A Sermon by The Reverend Derek J. Stefanovsky
Good Friday Service – April 7, 2023–Year A
Isaiah 52:13-53:12
Psalm 22
Hebrews 10:16-25
John 18:1-19:42
“It is finished.”
“It is finished,” three short words, so short that perhaps we read right over them in that passage from the gospel. So brief that they seem perhaps insignificant. But what, exactly, is finished? What is the meaning behind “It”? The most obvious answer is that it is Jesus’ life, which is indeed true, for he will momentarily be dead. But it is so much more than a life simply ending.
In the Book of Genesis, on the sixth day, after God had created everything, God said that it was very good. As with the sixth day, Jesus has reached a point where his work has been brought to a completion. He has been conceived, he has been born, he has grown up and experienced the volatilities of human existence, he has journeyed and taught, healed and admonished, he has consoled the grieving, and spoken truth to power. With Jesus’ words, he is naming that the whole scheme of creation, and now salvation, has been, or momentarily will be, finished.
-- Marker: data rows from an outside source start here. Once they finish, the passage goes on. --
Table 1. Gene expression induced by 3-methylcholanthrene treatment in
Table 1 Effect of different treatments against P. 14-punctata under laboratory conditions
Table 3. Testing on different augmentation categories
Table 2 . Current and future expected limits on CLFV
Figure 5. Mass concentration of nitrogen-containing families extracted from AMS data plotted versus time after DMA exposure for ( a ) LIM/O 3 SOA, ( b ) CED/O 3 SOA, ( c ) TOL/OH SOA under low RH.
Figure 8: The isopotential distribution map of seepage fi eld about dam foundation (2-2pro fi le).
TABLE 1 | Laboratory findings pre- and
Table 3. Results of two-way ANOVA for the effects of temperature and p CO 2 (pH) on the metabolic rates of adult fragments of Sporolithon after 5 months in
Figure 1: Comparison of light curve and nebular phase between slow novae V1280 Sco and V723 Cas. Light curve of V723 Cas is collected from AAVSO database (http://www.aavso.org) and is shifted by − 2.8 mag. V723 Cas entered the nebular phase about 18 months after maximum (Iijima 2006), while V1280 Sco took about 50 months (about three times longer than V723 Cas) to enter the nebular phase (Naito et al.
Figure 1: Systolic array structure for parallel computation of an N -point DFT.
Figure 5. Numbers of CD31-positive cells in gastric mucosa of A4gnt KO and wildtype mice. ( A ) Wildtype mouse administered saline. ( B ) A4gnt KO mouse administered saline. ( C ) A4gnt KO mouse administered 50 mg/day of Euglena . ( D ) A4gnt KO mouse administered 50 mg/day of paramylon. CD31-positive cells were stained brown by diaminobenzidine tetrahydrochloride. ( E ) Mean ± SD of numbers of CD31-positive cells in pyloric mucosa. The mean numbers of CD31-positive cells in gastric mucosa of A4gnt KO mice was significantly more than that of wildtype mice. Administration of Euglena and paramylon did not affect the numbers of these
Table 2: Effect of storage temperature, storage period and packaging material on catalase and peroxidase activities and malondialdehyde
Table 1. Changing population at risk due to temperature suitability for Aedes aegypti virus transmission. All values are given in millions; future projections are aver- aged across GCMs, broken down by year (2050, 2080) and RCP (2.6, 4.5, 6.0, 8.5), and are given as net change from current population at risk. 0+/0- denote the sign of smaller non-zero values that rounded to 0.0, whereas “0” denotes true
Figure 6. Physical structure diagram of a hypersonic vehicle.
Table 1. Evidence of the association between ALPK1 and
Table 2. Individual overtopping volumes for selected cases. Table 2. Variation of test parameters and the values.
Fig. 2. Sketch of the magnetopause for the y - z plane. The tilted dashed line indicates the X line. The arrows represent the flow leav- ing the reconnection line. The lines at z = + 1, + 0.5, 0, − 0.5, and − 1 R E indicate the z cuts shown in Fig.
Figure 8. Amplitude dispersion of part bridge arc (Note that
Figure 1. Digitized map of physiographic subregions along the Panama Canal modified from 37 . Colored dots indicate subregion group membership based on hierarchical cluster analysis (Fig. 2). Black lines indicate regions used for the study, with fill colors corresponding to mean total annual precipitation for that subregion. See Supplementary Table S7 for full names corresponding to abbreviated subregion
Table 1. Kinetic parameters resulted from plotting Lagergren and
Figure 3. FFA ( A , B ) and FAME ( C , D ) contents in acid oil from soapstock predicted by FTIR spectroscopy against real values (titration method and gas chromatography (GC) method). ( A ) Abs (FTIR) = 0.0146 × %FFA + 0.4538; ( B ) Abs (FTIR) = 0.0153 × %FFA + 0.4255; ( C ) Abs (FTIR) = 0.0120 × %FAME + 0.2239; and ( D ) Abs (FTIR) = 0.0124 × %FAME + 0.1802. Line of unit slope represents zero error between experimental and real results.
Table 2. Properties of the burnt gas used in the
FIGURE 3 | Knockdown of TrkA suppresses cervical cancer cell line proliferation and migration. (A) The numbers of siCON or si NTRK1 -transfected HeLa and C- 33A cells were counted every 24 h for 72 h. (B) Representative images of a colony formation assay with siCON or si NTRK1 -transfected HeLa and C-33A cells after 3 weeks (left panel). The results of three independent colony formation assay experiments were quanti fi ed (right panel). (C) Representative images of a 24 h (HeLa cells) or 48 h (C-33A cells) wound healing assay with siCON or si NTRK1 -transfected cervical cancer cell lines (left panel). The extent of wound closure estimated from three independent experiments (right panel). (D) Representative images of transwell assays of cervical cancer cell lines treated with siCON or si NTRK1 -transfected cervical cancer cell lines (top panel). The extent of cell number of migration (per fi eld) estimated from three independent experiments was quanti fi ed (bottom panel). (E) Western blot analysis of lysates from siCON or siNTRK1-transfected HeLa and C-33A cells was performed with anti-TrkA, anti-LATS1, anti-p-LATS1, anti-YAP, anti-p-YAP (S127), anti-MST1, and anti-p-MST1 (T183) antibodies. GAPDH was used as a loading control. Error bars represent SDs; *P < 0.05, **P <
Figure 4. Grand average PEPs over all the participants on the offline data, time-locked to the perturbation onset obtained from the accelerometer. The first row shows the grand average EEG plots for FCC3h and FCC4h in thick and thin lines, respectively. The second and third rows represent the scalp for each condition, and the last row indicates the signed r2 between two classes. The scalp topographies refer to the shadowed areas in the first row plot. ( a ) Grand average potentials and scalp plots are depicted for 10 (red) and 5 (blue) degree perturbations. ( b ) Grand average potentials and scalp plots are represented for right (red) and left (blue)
This is certainly very good news, but why has all of this been necessary, the suffering and the execution on the cross? Many of us are rightly disturbed by the suggestion that God enjoys violence, or worse yet, that God is a violent God. But this is not true to the gospel. Yes, certainly we humans need the saving work of the cross, because we need God, we need forgiveness, and we need liberation from darkness, and sin, and death. Jesus died not because of a vengeful, psychopathic God; Jesus died because our world was and is broken. So you can see that the whole work of Christ, from incarnation to the cross and beyond, is something that is necessary because of the brokenness of this world and of the human condition.
In Genesis, God creates, and in Christ, humankind is remade and recreated. Christ, the second Adam, succeeds where the first Adam fell short. And we find in that second Adam not only a model of how we ought to live, but we more importantly encounter the truth that God enters into the brokenness of our world, and recreates what is broken. Rather than divine violence or wrath, we instead see divine love and a divine gift of God’s own self-offering.
Christ enters fully into our humanity, and in so doing, he sets about redeeming it. One of the early church fathers, Gregory Nazianzen, put it like this: “What he has not assumed has not been healed; it is what is united to his divinity that is saved.” God has taken on flesh in Christ that we might in turn participate in his divinity. The same God that created all that is now sums up that creation in himself. What is completed on the cross, what is finished on the cross, is the full and complete self-giving of God. The plan of salvation has been worked out. What was once created is now re-created. Amen.
1 I am indebted to The Very Rev. Dr. Andrew McGowan, St. Irenaus of Lyons, St. Gregory of Nazianzus, and St. Justin Martyr for inspiring my thoughts for this sermon.